* [WHAT TO DO]:
Please retype the lines starting with the one containing "roger, measuring cylinder" and ending with the one containing "Value: 40,°F", including both, and change nothing. Copy only those lines.

* [PROVIDED MATERIAL]:

· · · · ·

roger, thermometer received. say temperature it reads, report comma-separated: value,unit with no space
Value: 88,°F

· · · · ·

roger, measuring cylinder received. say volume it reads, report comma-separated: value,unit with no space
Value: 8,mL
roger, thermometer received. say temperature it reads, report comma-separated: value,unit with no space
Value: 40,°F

· · · · ·

* [FINAL ANSWER]:
roger, measuring cylinder received. say volume it reads, report comma-separated: value,unit with no space
Value: 8,mL
roger, thermometer received. say temperature it reads, report comma-separated: value,unit with no space
Value: 40,°F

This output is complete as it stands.